##### Dataset entries

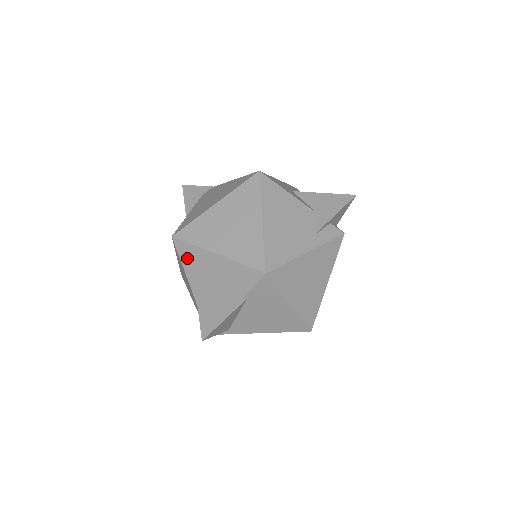
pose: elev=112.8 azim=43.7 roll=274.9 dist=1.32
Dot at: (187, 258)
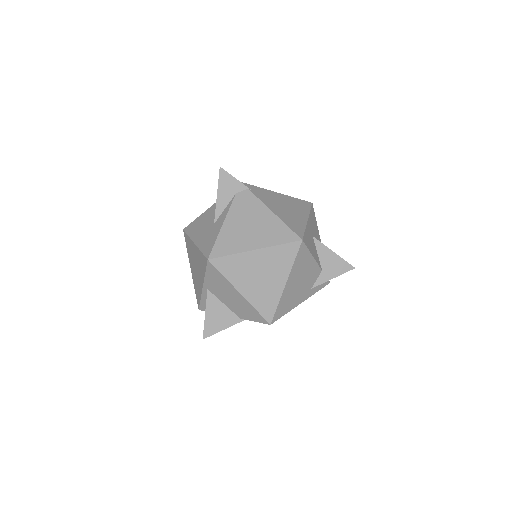
Dot at: (212, 276)
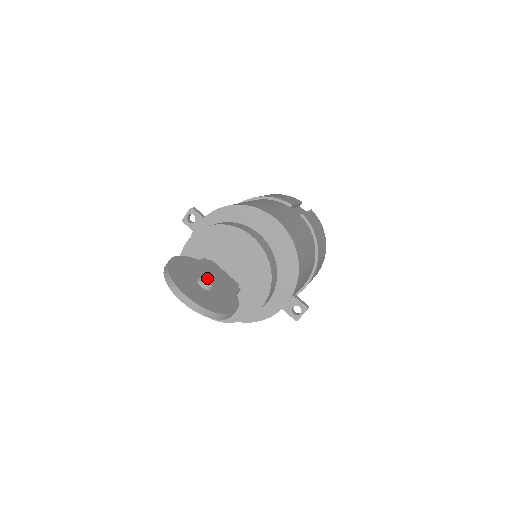
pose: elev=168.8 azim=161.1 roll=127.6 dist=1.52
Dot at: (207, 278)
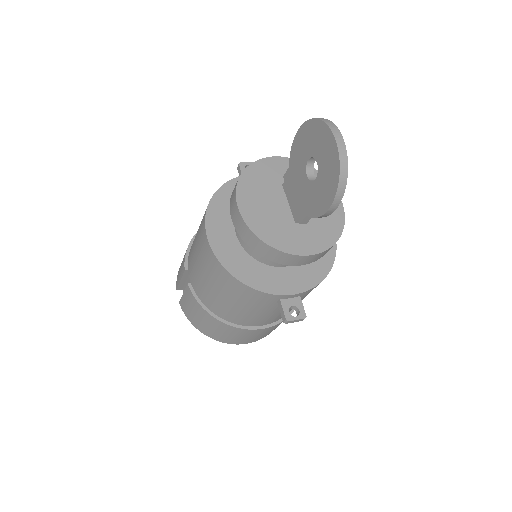
Dot at: (312, 174)
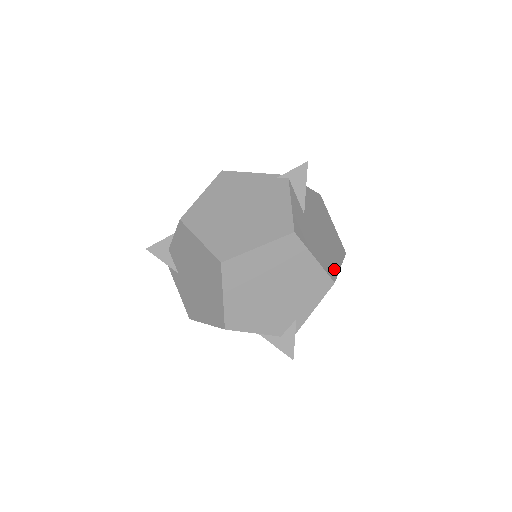
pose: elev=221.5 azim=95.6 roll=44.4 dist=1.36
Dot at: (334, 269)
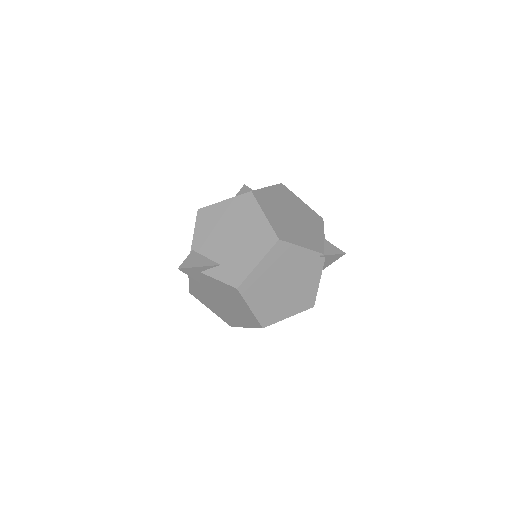
Dot at: occluded
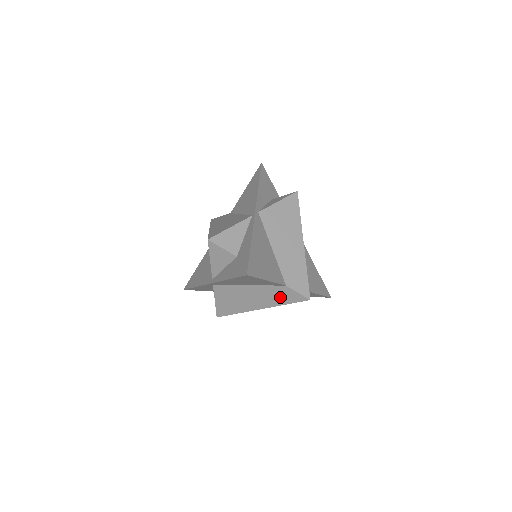
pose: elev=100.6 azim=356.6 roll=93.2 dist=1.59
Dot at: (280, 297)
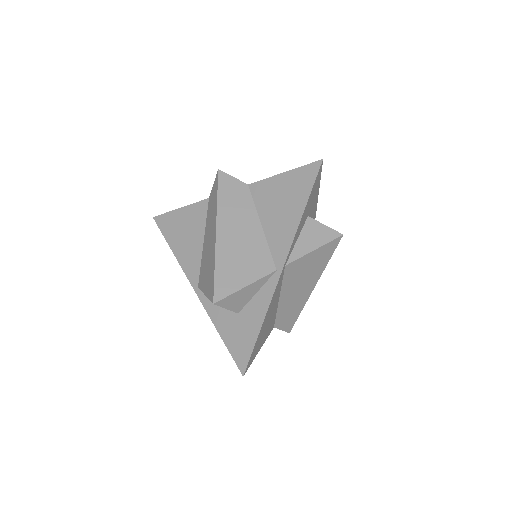
Dot at: occluded
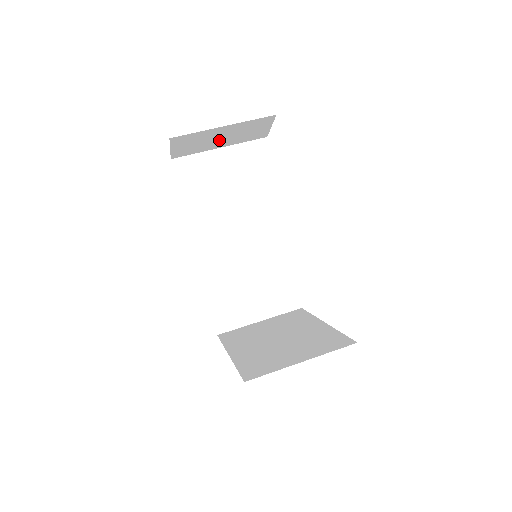
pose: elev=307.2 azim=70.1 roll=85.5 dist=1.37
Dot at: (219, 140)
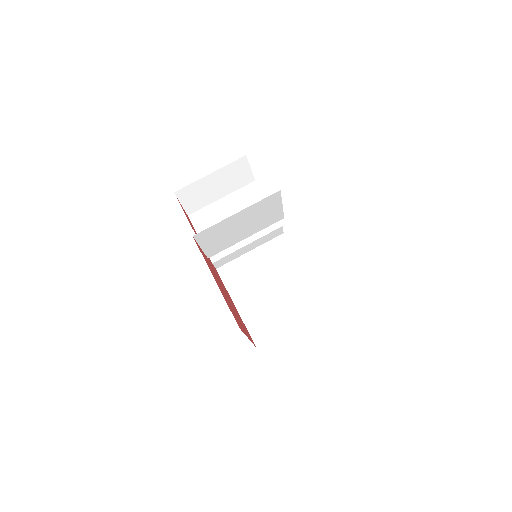
Dot at: (216, 190)
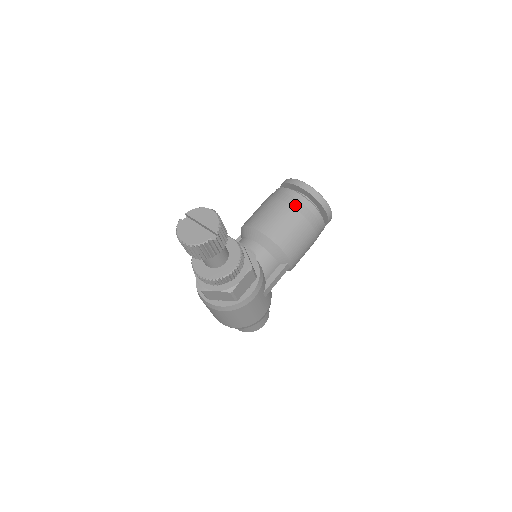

##########

Render the lines from the one containing "pose: elev=221.5 azim=95.6" through the end of the lines as a JSON list of strings, one string per line, with blank lines left out. Leave the pictures out of the answer.

* Solved exercise
[
  "pose: elev=221.5 azim=95.6 roll=44.4 dist=1.36",
  "Dot at: (334, 269)",
  "Dot at: occluded",
  "pose: elev=100.6 azim=356.6 roll=93.2 dist=1.59",
  "Dot at: (280, 297)",
  "Dot at: occluded",
  "pose: elev=307.2 azim=70.1 roll=85.5 dist=1.37",
  "Dot at: (219, 140)",
  "Dot at: (216, 190)"
]